Experimento en la prisión de Stanford

Hay películas que son más interesantes por lo que cuentan que por cómo lo cuentan. Experimento en la prisión de Stanford, dirigida por Kyle Patrick Álvarez y estrenada en 2015, es una de ellas. Atrae mucho más la historia real que relata el filme que el modo en que lo hace, pero con eso basta, porque el experimento al que alude el título da lugar a incómodas reflexiones sobre el ser humano. En 1971, Philip Zimbardo, profesor de Stanford, decidió poner en marcha un experimento social en esa misma universidad. El objetivo inicial era estudiar los efectos de las prisiones, de una institución de autoridad que arrebata la libertad a los individuos durante un determinado periodo, sobre los reclusos. Las conclusiones fueron más allá y el experimento terminó siendo un tratado sobre la mente del ser humano y su forma de enfrentarse al poder y la dominación. 


El experimento era sencillo. El profesor de Stanford pidió voluntarios en un anuncio en prensa para formar parte de una simulación en la que habría carceleros y reclusos. Algunos despachos del campus, semivacío por las vacaciones estivales, servirían de celdas. A los voluntarios, que eran jóvenes con ganas de ingresar un dinerillo fácil, se les asignó al azar una de las dos categorías, aunque a los que les tocó en suerte ser guardias se les dijo que habían sido seleccionados expresamente para ese puesto por las cualidades de su personalidad que habían mostrado en la entrevista de selección. En esas entrevistas, la mayoría de los voluntarios afirmaba que prefería ser recluso, porque no se sentirían cómodos en el papel de carcelero. 

El experimento social se presenta de entrada como una especie de juego: unos días haciendo como que se está en la cárcel a cambio de algunos dólares. Todo en orden. Un simulacro, nada más, casi un campamento de verano diferente. Para los jóvenes participantes, una fuente de ingresos sin excesivo esfuerzo. Para el profesor que lo puso en marcha y su equipo, una investigación que podría tener una repercusión positiva en la sociedad, que podría mejorar la vida de los reclusos en las cárceles y su reinserción en la sociedad cuando salieran de prisión. Pero, claro, el experimento no fue exactamente como se esperaba. 

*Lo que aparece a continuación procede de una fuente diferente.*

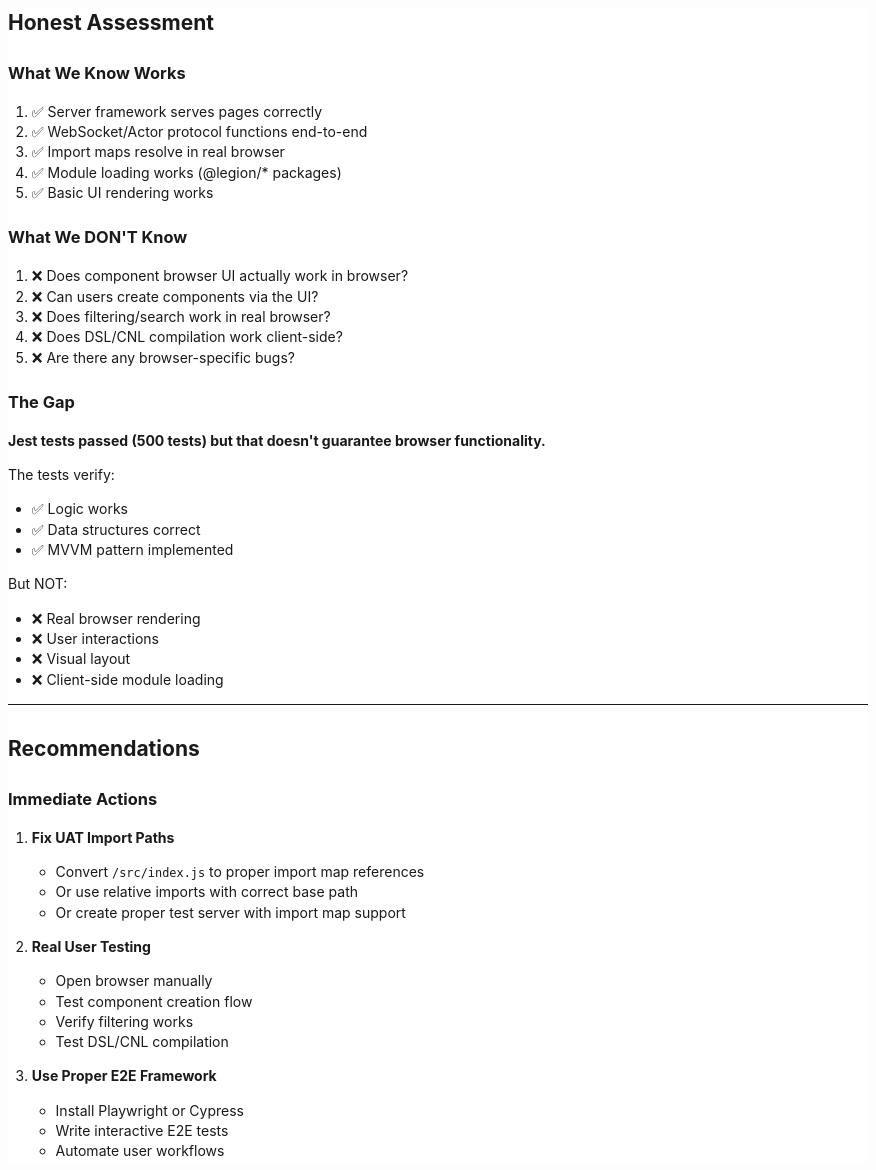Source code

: 
## Honest Assessment

### What We Know Works
1. ✅ Server framework serves pages correctly
2. ✅ WebSocket/Actor protocol functions end-to-end
3. ✅ Import maps resolve in real browser
4. ✅ Module loading works (@legion/* packages)
5. ✅ Basic UI rendering works

### What We DON'T Know
1. ❌ Does component browser UI actually work in browser?
2. ❌ Can users create components via the UI?
3. ❌ Does filtering/search work in real browser?
4. ❌ Does DSL/CNL compilation work client-side?
5. ❌ Are there any browser-specific bugs?

### The Gap
**Jest tests passed (500 tests) but that doesn't guarantee browser functionality.**

The tests verify:
- ✅ Logic works
- ✅ Data structures correct
- ✅ MVVM pattern implemented

But NOT:
- ❌ Real browser rendering
- ❌ User interactions
- ❌ Visual layout
- ❌ Client-side module loading

---

## Recommendations

### Immediate Actions
1. **Fix UAT Import Paths**
   - Convert `/src/index.js` to proper import map references
   - Or use relative imports with correct base path
   - Or create proper test server with import map support

2. **Real User Testing**
   - Open browser manually
   - Test component creation flow
   - Verify filtering works
   - Test DSL/CNL compilation

3. **Use Proper E2E Framework**
   - Install Playwright or Cypress
   - Write interactive E2E tests
   - Automate user workflows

Lo primero que llama la atención de la historia es que todo se descontrolara tanto en tan poco tiempo. En apenas unos días, los carceleros habían mostrado su peor cara, la más sádica, disfrutando de la sensación de dominar a los prisioneros. No tuvo que pasar mucho tiempo para que los encargados de custodiar a los presos ficticios se metieran en el papel y disfrutaran de él haciendo sufrir a los demás. Tan interesante como la reacción de los guardias es la de los que juegan el rol de encarcelados, porque hay rebelión por parte de alguno de ellos, pero la mayoría actúa con una sumisión absoluta, porque pronto llegan a la convicción de que es mejor colaborar, aunque sea dejándose humillar, que rebelarse. 

Es muy impactante lo que se ve en la pantalla, sin necesidad de recurrir a escenas morbosas o abiertamente violentas. Sobre todo, porque guardias y presos eran unos jóvenes normales, pero que con una inusitada facilidad encuentran partes de sí mismos que desconocían. Y eso, la facilidad con la que el lado oscuro del ser humano surge en cuanto se dan las condiciones para ello, es lo que más impacta del filme, por lo demás, algo confuso e irregular en su narración. Impresiona que, dadas las circunstancias correctas, personas perfectamente normales acaben convirtiéndose en monstruos, como se veía también en La tercera ola, basada igualmente en un experimento real, en el que unos jóvenes terminaban abrazando una ideología extremista. Indagar en lo más profundo del ser humano, en la oscuridad que todos albergamos, ayuda a conocer mejor de lo que somos capaces y, llegado el caso, a intentar prevenirlo. Una película, en fin, impactante por lo que cuenta, por las preguntas que plantea y el espejo que nos pone delante para ver nuestra peor cara.